* _WRITTEN TASK 1_: In the passage on figure-ground reversal, why is trying to imagine Infinite Light a self-defeating venture?

* _SELECTED TEXT_:
[START]

(photos from chabad.org)
You may have heard of figure-ground reversal. That’s when you switch the foreground for the background and vice versa. For instance, looking past the vase to see the faces that form its background.
This is how we create new ideas. We are the vase, the faces are the idea. We put ourselves in the background, quiet and out of the way, to let this new idea take the foreground and centre stage.
The same applies to teaching a student, raising a child or counseling a fellow human being. Those who are good at these things know the secret of being there by getting out of the way.
Yet, ironically, the reason we are getting out of the way is because, eventually, that is the way we will be most present. We will be present in our idea as it becomes a tangible creation, or in this other person as the seed we planted in his or her mind begins to grow.
That’s a divine experience, because drawing on this experience allows us to have a sense of G-d’s act of creation and His purpose in doing so.
Radical switch
Originally, there was only One: a singularity without bounds. The kabbalists use the term “Infinite Light.” Trying to imagine Infinite Light is a self-defeating venture. If the light is infinite, there’s no room left for anything else, not even for someone observing this light – even from his own imagination. How can you imagine a situation that leaves you no room to exist?

[END]

[Dataset items]
[START]

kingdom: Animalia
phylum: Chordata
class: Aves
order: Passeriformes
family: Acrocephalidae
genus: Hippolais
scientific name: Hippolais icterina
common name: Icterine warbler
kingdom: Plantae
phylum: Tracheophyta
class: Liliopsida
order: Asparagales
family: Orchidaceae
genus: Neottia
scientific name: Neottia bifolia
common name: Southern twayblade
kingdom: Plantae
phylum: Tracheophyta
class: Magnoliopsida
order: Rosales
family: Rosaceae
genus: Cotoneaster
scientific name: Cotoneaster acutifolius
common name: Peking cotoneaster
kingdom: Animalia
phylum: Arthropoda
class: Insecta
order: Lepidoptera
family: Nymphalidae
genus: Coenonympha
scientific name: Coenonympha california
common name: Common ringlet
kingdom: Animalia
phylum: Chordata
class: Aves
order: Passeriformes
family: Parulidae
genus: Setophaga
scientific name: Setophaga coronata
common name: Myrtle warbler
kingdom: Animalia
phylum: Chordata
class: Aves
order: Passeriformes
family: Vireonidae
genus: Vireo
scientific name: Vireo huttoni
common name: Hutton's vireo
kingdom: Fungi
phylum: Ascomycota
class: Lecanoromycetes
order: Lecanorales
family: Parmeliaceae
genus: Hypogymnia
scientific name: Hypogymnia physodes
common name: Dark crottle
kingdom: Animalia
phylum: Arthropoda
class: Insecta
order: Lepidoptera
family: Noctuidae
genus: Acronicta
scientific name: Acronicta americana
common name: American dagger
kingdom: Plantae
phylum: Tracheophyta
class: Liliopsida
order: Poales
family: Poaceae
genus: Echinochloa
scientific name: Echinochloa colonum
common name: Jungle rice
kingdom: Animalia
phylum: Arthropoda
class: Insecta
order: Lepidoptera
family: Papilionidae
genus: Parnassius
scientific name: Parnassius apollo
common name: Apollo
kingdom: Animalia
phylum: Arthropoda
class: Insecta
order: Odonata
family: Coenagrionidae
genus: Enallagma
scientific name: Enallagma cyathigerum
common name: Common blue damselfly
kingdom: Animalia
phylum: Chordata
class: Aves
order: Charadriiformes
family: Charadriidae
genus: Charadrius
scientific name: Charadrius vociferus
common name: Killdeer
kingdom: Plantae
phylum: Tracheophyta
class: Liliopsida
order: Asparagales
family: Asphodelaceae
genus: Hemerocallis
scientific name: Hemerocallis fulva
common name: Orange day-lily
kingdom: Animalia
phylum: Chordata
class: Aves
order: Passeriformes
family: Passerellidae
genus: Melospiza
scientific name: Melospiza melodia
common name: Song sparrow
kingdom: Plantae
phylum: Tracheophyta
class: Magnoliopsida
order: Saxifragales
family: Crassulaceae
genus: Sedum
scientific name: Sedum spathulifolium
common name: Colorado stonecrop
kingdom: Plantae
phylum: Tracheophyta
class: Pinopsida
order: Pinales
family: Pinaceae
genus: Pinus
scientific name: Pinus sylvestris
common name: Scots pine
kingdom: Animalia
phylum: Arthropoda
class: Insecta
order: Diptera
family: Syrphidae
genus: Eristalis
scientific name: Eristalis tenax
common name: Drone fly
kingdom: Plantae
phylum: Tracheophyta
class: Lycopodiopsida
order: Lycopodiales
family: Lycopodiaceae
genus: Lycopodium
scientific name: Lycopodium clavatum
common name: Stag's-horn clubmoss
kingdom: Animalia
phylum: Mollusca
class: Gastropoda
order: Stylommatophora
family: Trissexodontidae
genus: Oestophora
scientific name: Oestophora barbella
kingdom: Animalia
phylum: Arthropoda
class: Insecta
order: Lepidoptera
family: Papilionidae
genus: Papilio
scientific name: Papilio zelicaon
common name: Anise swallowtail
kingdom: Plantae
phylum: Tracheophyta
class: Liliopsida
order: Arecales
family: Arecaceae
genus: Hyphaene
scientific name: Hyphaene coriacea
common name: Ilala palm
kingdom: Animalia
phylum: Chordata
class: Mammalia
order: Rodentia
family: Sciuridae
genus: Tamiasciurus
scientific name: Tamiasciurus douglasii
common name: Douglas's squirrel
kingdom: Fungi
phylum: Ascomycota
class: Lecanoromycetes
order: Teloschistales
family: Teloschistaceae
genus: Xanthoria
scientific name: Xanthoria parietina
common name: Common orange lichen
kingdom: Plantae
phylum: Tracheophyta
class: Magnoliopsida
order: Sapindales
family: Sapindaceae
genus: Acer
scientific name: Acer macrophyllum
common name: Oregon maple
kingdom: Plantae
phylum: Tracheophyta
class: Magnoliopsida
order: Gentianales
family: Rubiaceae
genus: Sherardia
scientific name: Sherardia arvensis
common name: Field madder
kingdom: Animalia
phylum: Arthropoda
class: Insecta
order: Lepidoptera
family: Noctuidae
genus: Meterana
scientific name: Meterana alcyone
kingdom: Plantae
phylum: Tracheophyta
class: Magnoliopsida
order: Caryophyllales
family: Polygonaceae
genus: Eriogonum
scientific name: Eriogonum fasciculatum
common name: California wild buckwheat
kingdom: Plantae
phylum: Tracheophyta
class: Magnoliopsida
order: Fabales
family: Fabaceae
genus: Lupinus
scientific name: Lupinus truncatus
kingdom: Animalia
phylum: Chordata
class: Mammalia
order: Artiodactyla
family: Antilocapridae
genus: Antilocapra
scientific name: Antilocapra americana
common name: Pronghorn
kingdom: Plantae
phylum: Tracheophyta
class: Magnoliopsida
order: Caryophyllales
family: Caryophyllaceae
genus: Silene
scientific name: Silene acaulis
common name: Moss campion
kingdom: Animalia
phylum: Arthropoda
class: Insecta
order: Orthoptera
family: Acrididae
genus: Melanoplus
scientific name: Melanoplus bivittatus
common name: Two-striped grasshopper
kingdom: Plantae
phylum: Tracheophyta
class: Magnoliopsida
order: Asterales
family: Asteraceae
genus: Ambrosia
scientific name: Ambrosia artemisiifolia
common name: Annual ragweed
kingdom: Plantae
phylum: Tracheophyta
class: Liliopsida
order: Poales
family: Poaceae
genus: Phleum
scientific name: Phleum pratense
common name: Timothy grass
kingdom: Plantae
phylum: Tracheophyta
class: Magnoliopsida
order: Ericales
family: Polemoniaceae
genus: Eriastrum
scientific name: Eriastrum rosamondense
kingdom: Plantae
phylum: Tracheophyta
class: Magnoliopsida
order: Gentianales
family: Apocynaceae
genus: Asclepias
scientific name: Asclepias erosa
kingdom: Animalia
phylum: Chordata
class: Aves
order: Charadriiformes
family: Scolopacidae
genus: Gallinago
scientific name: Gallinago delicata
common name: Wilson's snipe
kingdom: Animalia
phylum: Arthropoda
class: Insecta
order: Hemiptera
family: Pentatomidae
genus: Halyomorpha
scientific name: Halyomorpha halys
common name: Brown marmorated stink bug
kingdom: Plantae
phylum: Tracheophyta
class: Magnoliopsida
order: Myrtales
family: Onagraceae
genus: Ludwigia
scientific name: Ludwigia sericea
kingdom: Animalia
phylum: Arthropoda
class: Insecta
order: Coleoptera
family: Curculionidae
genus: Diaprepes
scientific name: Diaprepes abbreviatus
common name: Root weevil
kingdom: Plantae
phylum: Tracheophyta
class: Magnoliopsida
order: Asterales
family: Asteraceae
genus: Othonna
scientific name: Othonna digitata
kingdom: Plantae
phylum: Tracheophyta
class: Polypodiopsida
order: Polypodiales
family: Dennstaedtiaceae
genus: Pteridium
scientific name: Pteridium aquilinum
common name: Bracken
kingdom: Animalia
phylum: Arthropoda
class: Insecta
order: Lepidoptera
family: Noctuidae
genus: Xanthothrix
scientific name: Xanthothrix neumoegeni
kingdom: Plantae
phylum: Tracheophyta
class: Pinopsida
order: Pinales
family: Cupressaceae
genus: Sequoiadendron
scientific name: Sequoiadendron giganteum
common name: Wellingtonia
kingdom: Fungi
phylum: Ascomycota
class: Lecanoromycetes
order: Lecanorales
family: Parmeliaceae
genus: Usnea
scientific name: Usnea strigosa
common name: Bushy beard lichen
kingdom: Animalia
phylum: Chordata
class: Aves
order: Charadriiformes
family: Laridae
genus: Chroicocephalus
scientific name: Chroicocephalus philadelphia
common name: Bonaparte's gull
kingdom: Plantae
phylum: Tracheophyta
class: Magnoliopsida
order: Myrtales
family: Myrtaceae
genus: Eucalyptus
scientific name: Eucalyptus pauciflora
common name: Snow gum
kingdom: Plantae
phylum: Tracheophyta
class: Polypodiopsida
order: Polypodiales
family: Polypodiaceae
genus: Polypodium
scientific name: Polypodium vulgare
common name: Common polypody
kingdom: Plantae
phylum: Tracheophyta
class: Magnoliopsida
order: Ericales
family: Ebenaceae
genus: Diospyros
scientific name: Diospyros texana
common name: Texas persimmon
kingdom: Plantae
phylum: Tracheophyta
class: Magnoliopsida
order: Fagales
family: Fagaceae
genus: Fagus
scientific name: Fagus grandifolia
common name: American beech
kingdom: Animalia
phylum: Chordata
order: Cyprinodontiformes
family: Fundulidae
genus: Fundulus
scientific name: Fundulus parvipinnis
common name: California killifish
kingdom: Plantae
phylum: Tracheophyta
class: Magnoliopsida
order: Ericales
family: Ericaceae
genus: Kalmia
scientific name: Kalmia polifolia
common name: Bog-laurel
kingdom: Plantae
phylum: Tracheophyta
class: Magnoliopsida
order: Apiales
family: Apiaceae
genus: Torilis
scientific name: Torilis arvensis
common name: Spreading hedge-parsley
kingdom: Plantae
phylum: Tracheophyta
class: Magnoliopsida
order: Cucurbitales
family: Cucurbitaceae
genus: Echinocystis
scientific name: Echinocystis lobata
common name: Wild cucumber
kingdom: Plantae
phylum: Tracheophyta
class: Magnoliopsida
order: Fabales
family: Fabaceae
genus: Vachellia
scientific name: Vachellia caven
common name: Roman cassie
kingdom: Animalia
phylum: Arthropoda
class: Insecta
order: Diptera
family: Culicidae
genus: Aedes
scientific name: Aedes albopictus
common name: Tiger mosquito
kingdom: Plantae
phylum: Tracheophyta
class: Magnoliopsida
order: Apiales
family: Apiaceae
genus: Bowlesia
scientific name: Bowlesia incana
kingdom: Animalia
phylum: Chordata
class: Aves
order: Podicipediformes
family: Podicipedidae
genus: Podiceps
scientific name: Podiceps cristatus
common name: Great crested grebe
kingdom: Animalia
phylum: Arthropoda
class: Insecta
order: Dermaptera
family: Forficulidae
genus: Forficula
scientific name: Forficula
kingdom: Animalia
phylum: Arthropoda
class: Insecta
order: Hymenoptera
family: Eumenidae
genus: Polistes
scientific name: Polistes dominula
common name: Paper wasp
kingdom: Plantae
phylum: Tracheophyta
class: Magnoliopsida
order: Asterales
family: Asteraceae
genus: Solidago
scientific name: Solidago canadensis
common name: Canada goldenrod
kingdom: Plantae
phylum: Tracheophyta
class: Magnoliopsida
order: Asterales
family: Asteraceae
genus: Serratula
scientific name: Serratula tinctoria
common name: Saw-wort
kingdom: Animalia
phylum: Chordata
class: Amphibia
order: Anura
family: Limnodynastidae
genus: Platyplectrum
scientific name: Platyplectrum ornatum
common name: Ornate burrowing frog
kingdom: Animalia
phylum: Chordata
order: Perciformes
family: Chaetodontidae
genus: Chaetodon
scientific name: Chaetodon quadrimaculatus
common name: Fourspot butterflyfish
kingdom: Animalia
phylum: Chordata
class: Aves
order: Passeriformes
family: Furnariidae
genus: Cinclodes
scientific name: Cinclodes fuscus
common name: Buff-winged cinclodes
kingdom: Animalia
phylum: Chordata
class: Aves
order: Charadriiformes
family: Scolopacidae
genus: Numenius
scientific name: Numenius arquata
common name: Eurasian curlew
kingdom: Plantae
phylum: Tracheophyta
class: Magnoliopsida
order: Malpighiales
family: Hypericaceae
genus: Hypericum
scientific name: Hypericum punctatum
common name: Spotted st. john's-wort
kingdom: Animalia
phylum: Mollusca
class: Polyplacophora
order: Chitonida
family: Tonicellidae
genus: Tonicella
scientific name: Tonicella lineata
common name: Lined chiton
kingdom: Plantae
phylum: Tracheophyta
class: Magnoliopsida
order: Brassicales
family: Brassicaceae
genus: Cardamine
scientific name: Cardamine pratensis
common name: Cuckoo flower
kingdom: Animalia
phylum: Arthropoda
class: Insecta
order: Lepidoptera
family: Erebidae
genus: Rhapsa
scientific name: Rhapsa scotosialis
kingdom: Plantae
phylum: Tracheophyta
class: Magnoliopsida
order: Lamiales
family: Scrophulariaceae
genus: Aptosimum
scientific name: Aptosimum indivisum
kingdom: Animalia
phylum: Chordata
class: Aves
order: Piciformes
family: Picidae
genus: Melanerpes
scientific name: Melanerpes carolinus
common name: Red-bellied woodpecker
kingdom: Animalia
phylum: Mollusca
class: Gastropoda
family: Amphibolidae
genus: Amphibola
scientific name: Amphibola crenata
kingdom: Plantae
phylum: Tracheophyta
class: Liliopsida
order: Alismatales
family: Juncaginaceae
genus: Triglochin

[END]

* _WRITTEN TASK 2_: Can you quote the records from the line that contains "order: Fagales" through the line that contains "order: Anura", with both of those lines included?

* _COMPLETE ANSWER 1_: If the light is infinite, there is no room left for anything else, not even for someone observing it, even in his own imagination. That would mean imagining a situation that leaves the imaginer no room to exist.

* _COMPLETE ANSWER 2_:
order: Fagales
family: Fagaceae
genus: Fagus
scientific name: Fagus grandifolia
common name: American beech
kingdom: Animalia
phylum: Chordata
order: Cyprinodontiformes
family: Fundulidae
genus: Fundulus
scientific name: Fundulus parvipinnis
common name: California killifish
kingdom: Plantae
phylum: Tracheophyta
class: Magnoliopsida
order: Ericales
family: Ericaceae
genus: Kalmia
scientific name: Kalmia polifolia
common name: Bog-laurel
kingdom: Plantae
phylum: Tracheophyta
class: Magnoliopsida
order: Apiales
family: Apiaceae
genus: Torilis
scientific name: Torilis arvensis
common name: Spreading hedge-parsley
kingdom: Plantae
phylum: Tracheophyta
class: Magnoliopsida
order: Cucurbitales
family: Cucurbitaceae
genus: Echinocystis
scientific name: Echinocystis lobata
common name: Wild cucumber
kingdom: Plantae
phylum: Tracheophyta
class: Magnoliopsida
order: Fabales
family: Fabaceae
genus: Vachellia
scientific name: Vachellia caven
common name: Roman cassie
kingdom: Animalia
phylum: Arthropoda
class: Insecta
order: Diptera
family: Culicidae
genus: Aedes
scientific name: Aedes albopictus
common name: Tiger mosquito
kingdom: Plantae
phylum: Tracheophyta
class: Magnoliopsida
order: Apiales
family: Apiaceae
genus: Bowlesia
scientific name: Bowlesia incana
kingdom: Animalia
phylum: Chordata
class: Aves
order: Podicipediformes
family: Podicipedidae
genus: Podiceps
scientific name: Podiceps cristatus
common name: Great crested grebe
kingdom: Animalia
phylum: Arthropoda
class: Insecta
order: Dermaptera
family: Forficulidae
genus: Forficula
scientific name: Forficula
kingdom: Animalia
phylum: Arthropoda
class: Insecta
order: Hymenoptera
family: Eumenidae
genus: Polistes
scientific name: Polistes dominula
common name: Paper wasp
kingdom: Plantae
phylum: Tracheophyta
class: Magnoliopsida
order: Asterales
family: Asteraceae
genus: Solidago
scientific name: Solidago canadensis
common name: Canada goldenrod
kingdom: Plantae
phylum: Tracheophyta
class: Magnoliopsida
order: Asterales
family: Asteraceae
genus: Serratula
scientific name: Serratula tinctoria
common name: Saw-wort
kingdom: Animalia
phylum: Chordata
class: Amphibia
order: Anura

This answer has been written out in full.